During Reagan’s run as SAG president he just squeezed by being tainted with inside dealing by the nefarious Lew Wasserman, the head of the all-powerful talent agency MCA and a life-long Reagan enabler. He also began his slide into conservatism and began toying with the precepts of what would eventually be Reagan Republicanism. Known to many of the more politically left and not-so-staid Hollywood players as an overgrown Boy Scout and a speechifying bore at cocktail parties, Reagan’s failing movie career was turned around when Wasserman found him the well-paying (and highly visible) gig as the host of the 11-year run of TV’s General Electric Theater, where he was able to occasionally star in one of the weekly drama and perfect his twinkle-in-the-eye homilies. When Reagan eventually wiggled his way into the California’s Governorship, and then the nations’ Presidency many of his peers had the same dual reaction: it made perfect sense yet it made no sense at all. Jack Warner, one of the more infamous studio honchos probably summed it up best when, upon hearing of Reagan gubernatorial win commented “Governor, no. Bad casting. The friend of the Governor.”

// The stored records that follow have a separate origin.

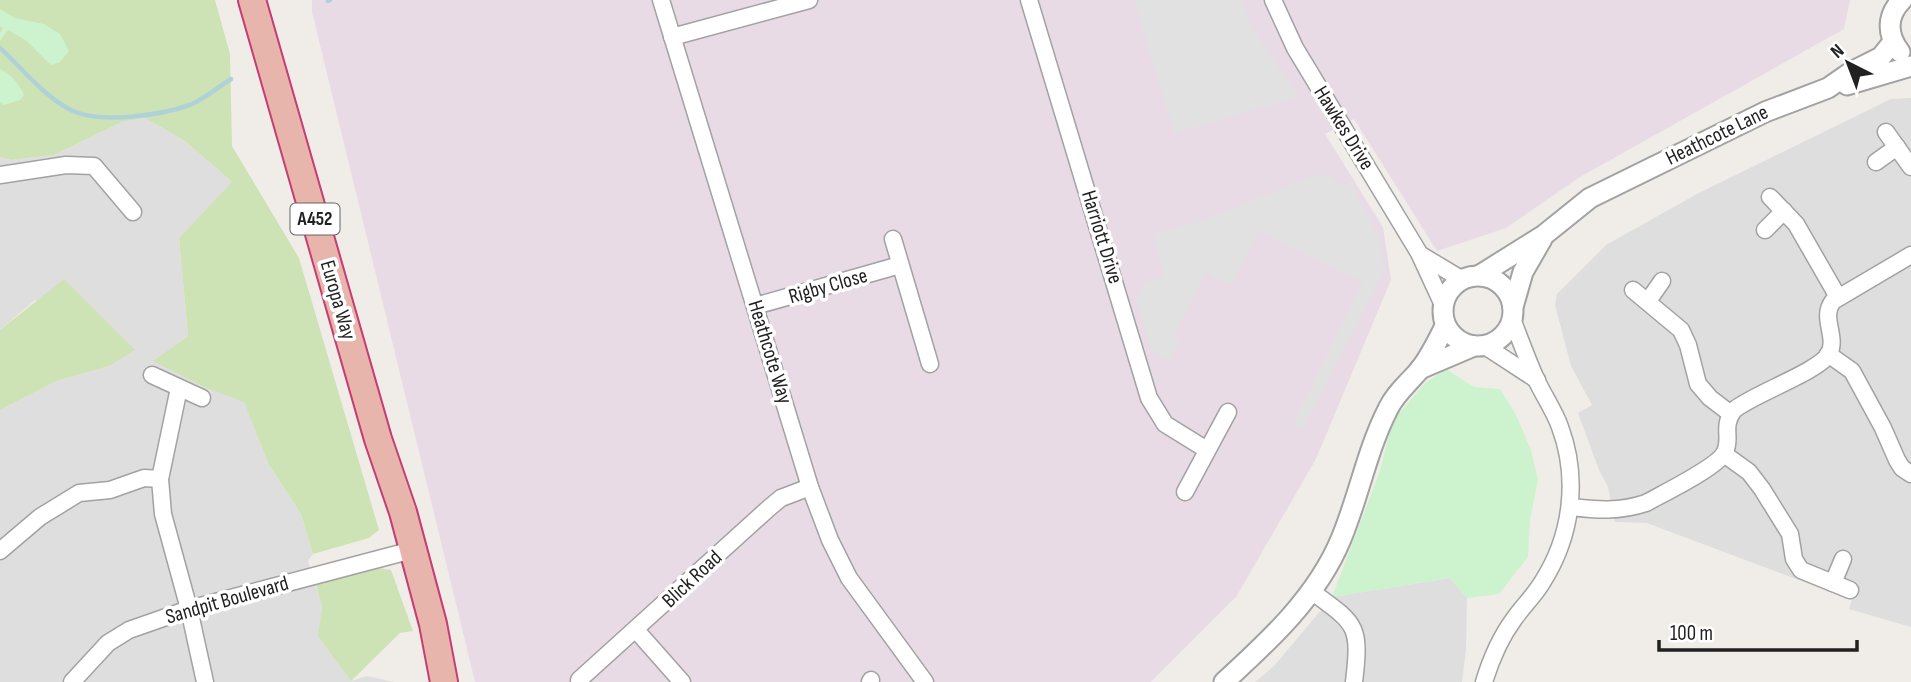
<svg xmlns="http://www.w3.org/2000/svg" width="1911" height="682" viewBox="0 0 1911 682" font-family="'Sofia Sans Condensed',sans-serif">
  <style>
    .residential { fill: #dfdede }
    .industrial { fill: #e8dbe6 }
    .grass { fill: #cee3b5 }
    .park { fill: #ccf3cd }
    .parking { fill: #e1e1e1 }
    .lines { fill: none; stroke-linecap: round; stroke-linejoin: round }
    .stream { stroke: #afd1d8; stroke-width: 4.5 }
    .minor-casing { stroke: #a2a2a2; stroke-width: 19 }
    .tertiary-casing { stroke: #a2a2a2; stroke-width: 23 }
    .trunk-casing { stroke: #c63d74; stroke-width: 30 }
    .minor { stroke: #fff; stroke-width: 16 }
    .tertiary { stroke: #fff; stroke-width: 19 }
    .trunk { stroke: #e7b5ab; stroke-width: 26 }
    .labels { text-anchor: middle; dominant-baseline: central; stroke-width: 7; stroke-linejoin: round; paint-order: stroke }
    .shield { fill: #fff; stroke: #646464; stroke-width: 2 }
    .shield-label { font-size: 19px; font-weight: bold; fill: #212121 }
    .street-label { font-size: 21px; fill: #212121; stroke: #fff }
  </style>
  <rect width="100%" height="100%" fill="#f0ede8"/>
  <g class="residential">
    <path d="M1911,98V627L1849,609L1852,600L1647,523L1615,522L1608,487L1599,470L1578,413L1592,405L1571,366L1555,305L1557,294L1606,245L1697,194L1891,99Z"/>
    <path d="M145,118L185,141L233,183L179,238L188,336L154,361L204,387L244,401L268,463L301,514L313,554L308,561L322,607L319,636L351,681L367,676L394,682H0V410L57,381L109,366L35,300L0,330V157L11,160L54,155L122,122Z"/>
    <path d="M1450,578L1467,598L1466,650L1462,682H1255L1274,666L1332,597Z"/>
  </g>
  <path class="industrial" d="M312,0H1850L1844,29L1580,177L1506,228L1437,251L1354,119L1325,134L1383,227L1391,280L1316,459L1236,597L1151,682H475L312,12Z"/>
  <g class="grass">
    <path d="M0,0H215L230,54L232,146L299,258L379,530L369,538L313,554L301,514L268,463L244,402L204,387L153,361L188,336L179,238L232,182L185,141L145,118L122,122L54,155L11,160L0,157Z"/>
    <path d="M64,279L135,350L109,366L57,381L0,410V330Z"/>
    <path d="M379,568L391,570L413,631L400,633L351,681L318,636L322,607L315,582Z"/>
  </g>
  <g class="park">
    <path d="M0,9L15,18L44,24L60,34L69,51L60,62L51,65L27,41L8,30L0,41V33L3,28L0,26Z"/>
    <path d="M0,69C11,74 20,85 24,95L20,100L4,105L0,102Z"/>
    <path d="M1446,369L1474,387L1500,389L1516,415L1531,450L1538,480L1530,520L1528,557L1499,594L1467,598L1450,578L1332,597L1380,471L1392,422L1425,383Z"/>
  </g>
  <g class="parking">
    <path d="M1134,0H1243L1251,27L1299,97L1174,133Z"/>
    <path d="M1317,174L1318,177L1327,174L1343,186L1351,183L1380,240L1384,271L1302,430L1293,424L1363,282L1259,231L1231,285L1205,273L1173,337L1181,341L1169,361L1152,351L1136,297L1147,281L1165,277L1153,234L1202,221Z"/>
  </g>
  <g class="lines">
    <g class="stream">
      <path d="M328,1L330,0"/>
      <path d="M0,48C23,69 44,97 73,111C102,124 161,115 190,105C204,99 218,87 231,79"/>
    </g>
    <g class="minor-casing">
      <g id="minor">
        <path d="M661,0L810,487L830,540L849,578L925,682"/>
        <path d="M1029,0L1149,398L1165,424L1207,450"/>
        <path d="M1273,0L1295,48L1419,253L1443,305"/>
        <path d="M672,37L809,0"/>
        <path d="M1886,132L1911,167"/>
        <path d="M1876,162L1897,147"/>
        <path d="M0,175L66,165L94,166L133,212"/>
        <path d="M1770,197L1796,224L1838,297"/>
        <path d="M1765,230L1784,211"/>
        <path d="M893,239L930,364"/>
        <path d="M1421,255L1461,279"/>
        <path d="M1633,290L1681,330L1688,345L1698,384L1710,398L1731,414"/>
        <path d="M1648,301L1662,281"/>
        <path d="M755,306L900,265"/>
        <path d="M1485,346L1537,380"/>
        <path d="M1828,354L1852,371L1883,428L1897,460L1902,468L1911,474"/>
        <path d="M152,375L202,398"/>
        <path d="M179,388L160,479L163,514L189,609L205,682"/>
        <path d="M1724,454L1749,472L1762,489L1790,534L1794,559L1801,570L1850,590"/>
        <path d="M1185,492L1228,412"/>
        <path d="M1570,507C1597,510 1619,512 1646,503C1662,494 1718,467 1725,452C1732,437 1721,427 1734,410C1753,394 1818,372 1829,354C1838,336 1820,318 1833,301L1911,255"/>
        <path d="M0,551L40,517L79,493L110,490L144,478L160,479"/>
        <path d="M1833,583L1843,559"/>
        <path d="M1311,591C1356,624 1361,624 1354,682"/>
        <path d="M636,630L682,682"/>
        <path d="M579,680L769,508L781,498L810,487"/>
        <path d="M72,682L108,643L129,630L189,609L401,553"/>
        <path d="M870,682L871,680"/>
        <path d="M1484,682C1491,659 1500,638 1514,619C1523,606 1535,595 1543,581C1572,535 1579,478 1560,427C1554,410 1543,395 1536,379C1527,359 1520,339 1512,319"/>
      </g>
    </g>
    <g class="tertiary-casing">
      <g id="tertiary">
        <path d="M1900,52C1887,35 1886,16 1902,0"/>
        <path d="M1847,85L1911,66"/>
        <path d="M1480,275L1544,235L1590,198L1765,112L1828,88L1851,72L1881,57L1893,42"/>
        <circle cx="1478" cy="311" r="35"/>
        <path d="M1513,307L1523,272L1542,239"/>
        <path d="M1420,369L1474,346"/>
        <path d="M1224,682C1269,641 1317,597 1341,539C1359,496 1367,450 1388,409C1396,392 1410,382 1421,368C1431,355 1438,340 1445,326"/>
      </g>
    </g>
    <g class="trunk-casing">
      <path id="trunk" d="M252,0L378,439L403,512L433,624L444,682"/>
    </g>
    <use href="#minor" class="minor"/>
    <use href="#tertiary" class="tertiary"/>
    <use href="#trunk" class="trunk"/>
  </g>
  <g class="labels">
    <rect class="shield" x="290.5" y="203.5" width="49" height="31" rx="5"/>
    <g class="shield-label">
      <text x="315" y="219">A452</text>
    </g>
    <g class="street-label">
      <text transform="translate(1344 128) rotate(58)">Hawkes Drive</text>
      <text transform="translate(1717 135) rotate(-26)">Heathcote Lane</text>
      <text transform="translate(1102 237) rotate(73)">Harriott Drive</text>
      <text transform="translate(828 286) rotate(-16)">Rigby Close</text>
      <text transform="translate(338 300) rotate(74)">Europa Way</text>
      <text transform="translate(770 352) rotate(73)">Heathcote Way</text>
      <text transform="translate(692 579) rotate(-43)">Blick Road</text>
      <text transform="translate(227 600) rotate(-16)">Sandpit Boulevard</text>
    </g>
  </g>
  <g transform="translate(1848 63) rotate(318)" stroke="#ffffff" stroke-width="5" paint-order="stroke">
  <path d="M0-5L12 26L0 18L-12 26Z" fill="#212121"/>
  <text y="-10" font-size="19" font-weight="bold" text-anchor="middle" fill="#212121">N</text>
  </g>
  <path d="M1659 640v10h198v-10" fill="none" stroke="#212121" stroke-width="3.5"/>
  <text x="1670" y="640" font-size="21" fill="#212121" stroke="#ffffff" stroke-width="5" paint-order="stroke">100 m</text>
</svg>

Looking for that cool daddy gift for yer fellow tawk-the-talk cinephile? For years I’ve been passing along the newest edition of the uniquely personalized Biographical Dictionary of Film by author/critic/academic David Thomson, a kinda/sorta reference book first published in 1975, which lets the idiosyncratic pundit loose on the wide array of artists, icons, trench-diggers, shadow players, and bull goose loonies who make the scene in front of and behind the cameras all over the wide world of cinema. Thomson’s latest, Have You Seen…? A Personal Introduction to 1,000 Films (2008, Alfred A. Knopf, 1,007 pp., $39.95), yet another dose of Thomsonian wit, insight, and cine-passion.

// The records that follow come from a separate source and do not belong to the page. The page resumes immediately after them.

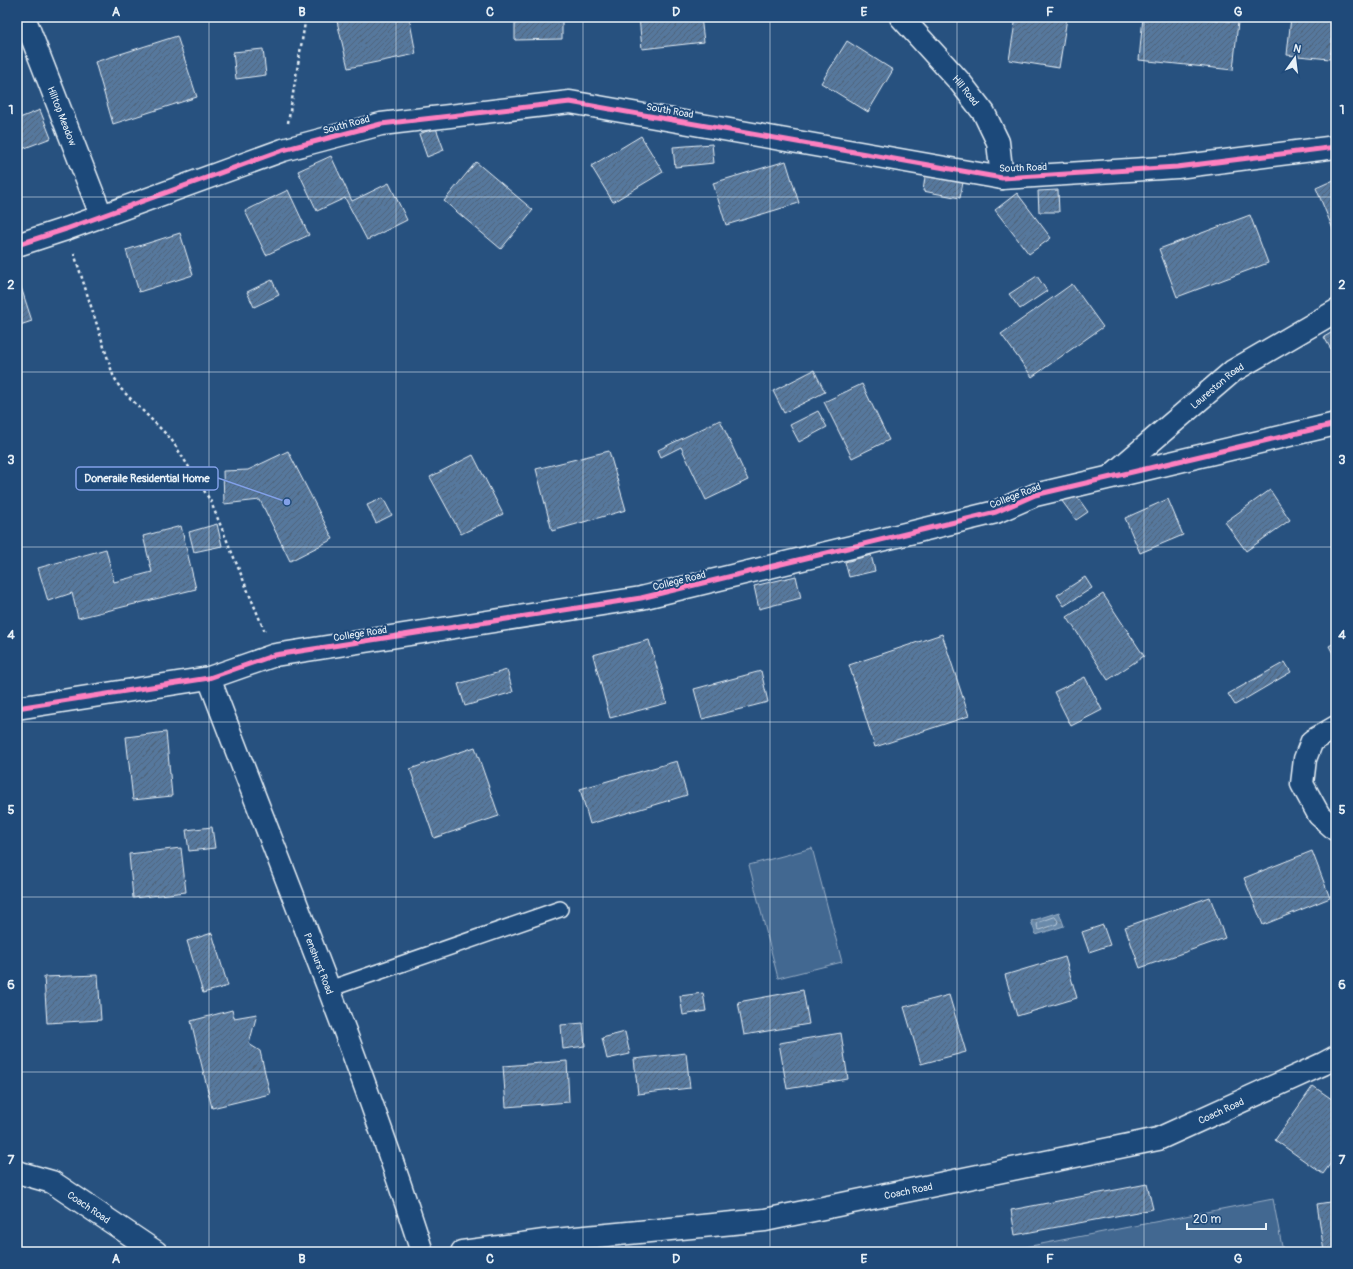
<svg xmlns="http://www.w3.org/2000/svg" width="1353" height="1269" font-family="Pangolin,sans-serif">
<defs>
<pattern id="water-ripples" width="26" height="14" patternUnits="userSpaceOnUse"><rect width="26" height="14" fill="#6b8aaa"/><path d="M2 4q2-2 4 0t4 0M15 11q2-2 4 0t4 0" fill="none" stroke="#5e7388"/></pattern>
<pattern id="building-hatch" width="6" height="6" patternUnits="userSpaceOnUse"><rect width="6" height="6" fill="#57789d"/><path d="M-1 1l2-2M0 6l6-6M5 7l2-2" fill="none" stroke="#4f6278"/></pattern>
</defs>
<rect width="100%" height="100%" fill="#27517f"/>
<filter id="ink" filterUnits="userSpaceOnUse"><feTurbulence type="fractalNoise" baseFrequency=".025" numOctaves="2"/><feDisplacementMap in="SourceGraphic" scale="8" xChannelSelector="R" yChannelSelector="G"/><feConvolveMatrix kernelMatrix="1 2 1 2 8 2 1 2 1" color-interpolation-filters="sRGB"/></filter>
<g filter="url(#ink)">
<!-- garden -->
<path fill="#436891" stroke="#96acc4" d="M812,848L842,962L778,978L749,865Z
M1273,1199L1283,1252H1000Z"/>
<!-- water -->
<path fill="url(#water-ripples)" stroke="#9db3c9" d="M1059,912L1064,926L1036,935L1031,921Z"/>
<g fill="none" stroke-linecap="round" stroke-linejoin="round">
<!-- shore -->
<path stroke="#b6c8d9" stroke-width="1" d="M1055,917L1058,921L1057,924L1040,930L1038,929L1037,925L1038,923Z"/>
</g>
<!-- building -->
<path fill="url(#building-hatch)" stroke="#e8f1f8" d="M336,17H409L416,54L348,68Z
M515,17H562V39L515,40Z
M639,17H701L704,42L642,49Z
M1016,17L1067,18L1059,68L1009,60Z
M1143,17H1190L1238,22L1233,70L1139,60Z
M1291,17H1335L1330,59L1287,55Z
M177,36L197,97L113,124L95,62Z
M847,41L893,70L868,112L821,83Z
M263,49L266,75L236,79L233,52Z
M40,110L51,138L17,151V119Z
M436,128L444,150L427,157L419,134Z
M641,136L663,172L613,202L591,166Z
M712,144L714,163L675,167L673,147Z
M331,156L352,201L389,183L407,220L367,240L345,198L317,211L298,171Z
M786,161L799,203L726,225L713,183Z
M476,162L533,210L501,249L444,201Z
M926,170L964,177L960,198L923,191Z
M1336,179V234H1335L1316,188Z
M288,190L309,235L266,255L245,211Z
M1058,190L1059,212H1039L1038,191Z
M1017,193L1051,238L1029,254L995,210Z
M1250,215L1268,263L1177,297L1159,249Z
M180,233L193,275L139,292L126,250Z
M1037,276L1047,291L1020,309L1009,294Z
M272,280L279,295L254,307L247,292Z
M17,281H19L32,321L17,326Z
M1072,284L1103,327L1032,377L1001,334Z
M1336,330V358L1324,337Z
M814,370L825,392L784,413L773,391Z
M862,384L889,440L852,458L824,402Z
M818,411L827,427L799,442L790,425Z
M720,420L748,480L706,500L681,447L661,457L658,450Z
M288,451L333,539L290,561L260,500L224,504L223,471L248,470Z
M609,451L626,510L552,531L536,469Z
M473,455L503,514L461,534L430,477Z
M1071,488L1088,512L1076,520L1059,497Z
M1270,490L1290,520L1246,551L1225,522Z
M383,498L392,515L376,523L367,505Z
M1168,499L1183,535L1140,553L1125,518Z
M217,524L222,546L194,552L189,532Z
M181,526L196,589L78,618L72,593L48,601L38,568L106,549L114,582L152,572L143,536Z
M871,555L875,571L849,577L845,562Z
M796,576L801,598L759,609L754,586Z
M1085,577L1092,588L1064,606L1057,595Z
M1103,594L1144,656L1108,680L1067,617Z
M942,634L969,716L875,747L849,665Z
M649,640L667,703L610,718L593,655Z
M1336,642V659L1329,646Z
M1285,662L1291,672L1235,705L1228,694Z
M507,670L513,692L465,706L458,684Z
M761,671L768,702L702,719L694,689Z
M1085,677L1102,710L1071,726L1054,692Z
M166,732L172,796L133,800L126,737Z
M475,747L499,816L434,838L410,769Z
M677,761L687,795L590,824L580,789Z
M212,827L215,848L189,851L186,830Z
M181,848L186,892L133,898L129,854Z
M1312,851L1330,898L1263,925L1244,878Z
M1210,897L1225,938L1140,968L1125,927Z
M1103,925L1110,945L1089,952L1082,932Z
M212,933L228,986L203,993L187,941Z
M1065,957L1077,998L1017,1016L1005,975Z
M98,975L101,1020L47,1023L44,977Z
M803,990L809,1024L744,1035L738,1002Z
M703,993L706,1011L683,1015L680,996Z
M949,995L966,1052L921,1064L904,1007Z
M232,1010L234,1018L257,1014L249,1044L260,1051L270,1094L212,1108L191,1021Z
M583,1023L585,1046L563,1049L561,1025Z
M625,1032L630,1054L607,1059L602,1038Z
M841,1033L848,1079L787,1089L779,1043Z
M686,1053L690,1088L638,1094L634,1059Z
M567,1061L569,1102L506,1107L503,1066Z
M1313,1086L1336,1102V1156L1323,1174L1275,1140Z
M1147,1184L1153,1209L1015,1235L1011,1210Z
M1336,1201V1252H1324L1317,1204Z"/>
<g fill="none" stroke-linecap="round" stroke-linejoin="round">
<defs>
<path id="lane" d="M329,989L560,909"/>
<g id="street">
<path id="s1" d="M24,17L101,215"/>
<path id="s2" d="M901,17L960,82L984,113L998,142L1002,178"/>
<path d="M17,245L66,229L283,150L381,124L570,102L1002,178L1177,167L1336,147"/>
<path id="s3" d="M1112,475L1233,371L1336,311"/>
<path id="s4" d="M209,678C281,869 360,1057 422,1252"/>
<path d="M17,708L209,678L275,655L641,598L996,512L1035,495L1336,424"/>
<path d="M1336,727L1312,741L1305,759L1302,784L1319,815L1336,830"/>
<path id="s5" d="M17,1172L52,1182L156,1252"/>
<path id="s6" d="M462,1252L544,1241L765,1220L1158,1139L1323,1064L1336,1057"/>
</g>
</defs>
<!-- lane casing -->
<use href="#lane" stroke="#e8f1f8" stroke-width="18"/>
<!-- street casing -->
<use href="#street" stroke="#e8f1f8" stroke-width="25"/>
<!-- path -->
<path stroke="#e8f1f8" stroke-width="2.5" stroke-dasharray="3 3" stroke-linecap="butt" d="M288,123L306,17
M74,253L113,375L120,388L171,439L210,500L265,632"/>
<!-- lane -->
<use href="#lane" stroke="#1f4a7a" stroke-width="15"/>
<!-- street -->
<use href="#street" stroke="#1f4a7a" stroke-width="22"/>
<defs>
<path id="cycleway" d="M17,245L66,229L283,150L381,124L570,102L1002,178L1177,167L1336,147
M17,708L209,678L275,655L641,598L996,512L1035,495L1336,424"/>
</defs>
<!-- cycleway casing -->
<use href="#cycleway" stroke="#1f4a7a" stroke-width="8"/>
<!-- cycleway -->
<use href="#cycleway" stroke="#ff80c0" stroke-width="5"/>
</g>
</g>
<!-- grid -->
<path fill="none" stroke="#e8f1f8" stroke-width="1" stroke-opacity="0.55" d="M209,17V1252M396,17V1252M583,17V1252M770,17V1252M957,17V1252M1144,17V1252M17,197H1336M17,372H1336M17,547H1336M17,722H1336M17,897H1336M17,1072H1336"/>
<g text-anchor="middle" stroke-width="4" stroke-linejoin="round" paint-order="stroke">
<!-- street labels -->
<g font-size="10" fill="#e8f1f8" stroke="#1f4a7a">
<text dy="4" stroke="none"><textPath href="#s2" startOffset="98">Hill Road</textPath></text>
<text transform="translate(670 110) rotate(10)" y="4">South Road</text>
<text dy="4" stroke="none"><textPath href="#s1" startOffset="106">Hilltop Meadow</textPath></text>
<text transform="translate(346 124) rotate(-15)" y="4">South Road</text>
<text transform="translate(1023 167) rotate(-2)" y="4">South Road</text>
<text dy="4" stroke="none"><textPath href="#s3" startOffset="138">Laureston Road</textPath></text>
<text transform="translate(1015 495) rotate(-21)" y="4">College Road</text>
<text transform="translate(679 580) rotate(-14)" y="4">College Road</text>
<text transform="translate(360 633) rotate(-9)" y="4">College Road</text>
<text dy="4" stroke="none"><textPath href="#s4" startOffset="306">Penshurst Road</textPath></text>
<text dy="4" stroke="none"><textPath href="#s6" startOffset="775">Coach Road</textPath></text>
<text dy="4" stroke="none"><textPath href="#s6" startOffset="451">Coach Road</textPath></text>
<text dy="4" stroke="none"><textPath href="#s5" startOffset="81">Coach Road</textPath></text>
</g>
</g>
<!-- callouts -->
<path fill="none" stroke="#82a0e8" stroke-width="1.5" d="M287 502L218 478"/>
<circle fill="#82a0e8" stroke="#1f4a7a" stroke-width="1.5" cx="287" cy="502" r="4"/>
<rect fill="#1f4a7a" stroke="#82a0e8" stroke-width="1.5" x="76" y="467" width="142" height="23" rx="4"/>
<g font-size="11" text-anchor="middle" font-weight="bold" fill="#e8f1f8">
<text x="147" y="482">Doneraile Residential Home</text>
</g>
<!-- margin -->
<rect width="1353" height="1269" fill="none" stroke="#1f4a7a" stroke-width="44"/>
<!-- north arrow -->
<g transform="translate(1295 58) rotate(14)" stroke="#1f4a7a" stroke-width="3" paint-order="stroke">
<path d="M0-3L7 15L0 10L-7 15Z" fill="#e8f1f8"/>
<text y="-6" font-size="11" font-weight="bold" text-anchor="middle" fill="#e8f1f8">N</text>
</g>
<!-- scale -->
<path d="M1187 1223v6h79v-6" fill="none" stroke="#e8f1f8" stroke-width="2"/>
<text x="1193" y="1223" font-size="12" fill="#e8f1f8" stroke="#1f4a7a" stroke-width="3" paint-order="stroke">20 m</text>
<rect x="22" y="22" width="1309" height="1225" fill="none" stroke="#e8f1f8" stroke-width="1.5"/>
<g font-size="13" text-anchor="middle" font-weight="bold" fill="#e8f1f8">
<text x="116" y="16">A</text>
<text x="302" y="16">B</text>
<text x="490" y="16">C</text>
<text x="676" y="16">D</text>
<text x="864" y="16">E</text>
<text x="1050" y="16">F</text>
<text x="1238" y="16">G</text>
<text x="11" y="114">1</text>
<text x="1342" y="114">1</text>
<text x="11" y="289">2</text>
<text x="1342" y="289">2</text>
<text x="11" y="464">3</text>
<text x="1342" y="464">3</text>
<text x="11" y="639">4</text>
<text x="1342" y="639">4</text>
<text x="11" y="814">5</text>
<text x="1342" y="814">5</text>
<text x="11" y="989">6</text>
<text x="1342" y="989">6</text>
<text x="11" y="1164">7</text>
<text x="1342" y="1164">7</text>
<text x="116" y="1263">A</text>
<text x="302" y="1263">B</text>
<text x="490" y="1263">C</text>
<text x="676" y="1263">D</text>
<text x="864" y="1263">E</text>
<text x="1050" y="1263">F</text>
<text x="1238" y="1263">G</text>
</g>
</svg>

Exactly what it purports to be, an alphabetized dileneation, each one page entry somewhere around 500 words or slightly above, ranging (literally) from Abbott and Costello Meet Frankenstein (1948) to Zabriskie Point (1970), with predictable stops at Citizen Kane (1941) and Rashomon (1950), and everything from Detour (1945) to The Man From Laramie (1955) in between. The omissions alone could warrant mucho debate, as could (obviously) the anointed choices but that’s nary the point. As the author sturdily states: "The book is not simply my one thousand preferred films offered with whatever mixture of authority I can muster or generosity you will allow. I like or love many of these movies and I hope you will feel that in the reading and come closer to sharing my pleasure. The first purpose or wish behind the question in my title is not to establish you as an expert in film studies but to give you a good time—or a better time than you have been having.”
Look for your own favorites, flip through it randomly, use it as the occasional non-internet reference source. Thomson’s sweeping intelligence and breath of knowledge will leave you panting for another movie-movie hook-up on yet another inevitable dark and lonely night of isolation- that age old, continually satisfying, straight-into-the-vein, cinematic fix.